TEXTE FOURNI:
-------

Le scientifique français Jean Painlevé réalise, à côté de ses travaux de recherche, des films de vulgarisation qui sont de véritables fabliaux : l'Hippocampe (1934), le Vampire (1945). Tandis que Marcel Griaule lance, avec Pays dogon et Sous les masques noirs (1938), les bases du cinéma ethnographique.

À l'instar de la Grande-Bretagne, le documentaire constitue en Belgique, grâce à l'apport de Charles Dekeukeleire et de Storck, la première forme authentique de cinéma national. Ces touche-à-tout, tentés un moment par l'avant-garde, s'orientent vers le documentaire poétique avec le Mauvais il (1936) et Thèmes d'inspiration (1938) pour le premier, Misère au Borinage (1933) et Regards sur la Belgique ancienne (1936) pour le second. Notons que Storck précède Rouquier en concevant Symphonie paysanne (1942-1944) quelques années plus tôt que Farrebique.

Le film d'art. De 1945 à 1960, le film d'art fait beaucoup parler de lui. Il vise à vulgariser la culture et à prendre le relais du compte rendu de voyage qui encombre les écrans.

-------

TÂCHE À RÉALISER 1:
Dressez la liste de toutes les personnes nommées dans le texte sur le cinéma documentaire.
TÂCHE À RÉALISER 2:
Mettez à jour le passage du texte sur le cinéma documentaire qui va de "À l'instar de" jusqu'à "tôt que Farrebique.", en remplaçant "touche-à-tout" par "créateurs polyvalents".
TÂCHE À RÉALISER 3:
D'après le texte sur le cinéma documentaire, pendant quelle période le film d'art fait-il beaucoup parler de lui ?

-------

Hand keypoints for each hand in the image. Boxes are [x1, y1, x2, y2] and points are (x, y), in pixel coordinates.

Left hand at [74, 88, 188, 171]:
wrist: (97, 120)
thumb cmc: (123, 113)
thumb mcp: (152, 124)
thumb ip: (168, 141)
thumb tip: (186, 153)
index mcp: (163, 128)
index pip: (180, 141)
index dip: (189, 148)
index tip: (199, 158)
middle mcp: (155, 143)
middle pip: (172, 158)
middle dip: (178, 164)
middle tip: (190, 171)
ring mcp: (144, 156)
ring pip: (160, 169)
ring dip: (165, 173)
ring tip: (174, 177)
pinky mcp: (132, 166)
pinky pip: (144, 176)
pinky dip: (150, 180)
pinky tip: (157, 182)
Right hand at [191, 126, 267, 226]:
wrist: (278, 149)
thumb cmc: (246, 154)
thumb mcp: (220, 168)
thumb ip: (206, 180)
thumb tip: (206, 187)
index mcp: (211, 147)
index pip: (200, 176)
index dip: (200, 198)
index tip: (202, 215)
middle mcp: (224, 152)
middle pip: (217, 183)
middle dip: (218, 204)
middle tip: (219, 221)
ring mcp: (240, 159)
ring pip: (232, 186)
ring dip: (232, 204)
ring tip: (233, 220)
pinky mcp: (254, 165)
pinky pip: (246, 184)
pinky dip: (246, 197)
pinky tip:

-------

SOLUTION RÉDIGÉE 1:
Jean Painlevé, Marcel Griaule, Charles Dekeukeleire, Storck, Rouquier

SOLUTION RÉDIGÉE 2:
À l'instar de la Grande-Bretagne, le documentaire constitue en Belgique, grâce à l'apport de Charles Dekeukeleire et de Storck, la première forme authentique de cinéma national. Ces créateurs polyvalents, tentés un moment par l'avant-garde, s'orientent vers le documentaire poétique avec le Mauvais il (1936) et Thèmes d'inspiration (1938) pour le premier, Misère au Borinage (1933) et Regards sur la Belgique ancienne (1936) pour le second. Notons que Storck précède Rouquier en concevant Symphonie paysanne (1942-1944) quelques années plus tôt que Farrebique.

SOLUTION RÉDIGÉE 3:
De 1945 à 1960.